(Texto da página):
Meteorito Ahnighito no Museu Americano de História Natural. Foto: Acervo/Reprodução
Apenas que… ele não foi “descoberto em 1984”. Essa foi apenas a primeira vez que um homem branco, Robert Peary, colocou seus olhos nele. Ele jurou que levaria Ahnighito e outros dois pedaços do mesmo meteorito de volta para Nova York, para pesquisa científica. Então, quem se importa?
Para os Inughuit - grupo Inuit vivendo na Groenlândia - esses meteoritos foram sua fonte principal de ferro desde o século XII. Eles viajavam por dias até chegar ao local, levando pedras de basalto pesadas o suficiente para martelar pedaços de metal para fazer lâminas.

(Linhas exibidas):

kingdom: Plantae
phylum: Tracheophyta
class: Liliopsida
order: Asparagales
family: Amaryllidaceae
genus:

(Tarefa 1):
Traduza para o inglês esta frase do texto sobre o meteorito Ahnighito: "Para os Inughuit - grupo Inuit vivendo na Groenlândia - esses meteoritos foram sua fonte principal de ferro desde o século XII."
(Tarefa 2):
Forneça uma continuação para o texto sobre o meteorito Ahnighito, começando logo após a última frase apresentada.
As linhas não têm nenhum papel nesta atividade.

(Resposta 1):
For the Inughuit, an Inuit group living in Greenland, these meteorites were their main source of iron from the twelfth century on.

(Resposta 2):
Caso contrário, eles usavam lâminas menos eficientes feitas de ossos ou dentes. Os Inughuit protegiam tanto sua fonte de metal que eles se recusaram dizer a James Ross, o primeiro explorador europeu que teve contato com eles (em 1818), onde estava.
Porém, Ross coletou ferramentas de metal e escreveu sobre elas, como elas deveriam ter vindo de um meteorito. Isso inspirou Peary, que jurou em 1894 que ira encontrá-las e tomá-las. Levou múltiplas expedições, mas ele finalmente conseguiu.

Ahnighito vindo a bordo, envolto em uma bandeira estadunidense. Foto: Acervo/Reprodução
Peary prometeu uma arma de fogo para um Inughuit, para que o homem mostrasse onde o meteorito estava e contratou mais deles para carregá-lo até seus navios.
Os Inughuit chamavam esse meteorito de “Tenda,” mas Peary o renomeou para “Ahnighito” - o que é e não é um nome Inuit. Ele o nomeou em homenagem ao nome do meio de sua filha Marie’s - ela nasceu durante uma das suas expedições, e uma mulher chamada Ahnighito costurou para ela um traje de neve para bebês.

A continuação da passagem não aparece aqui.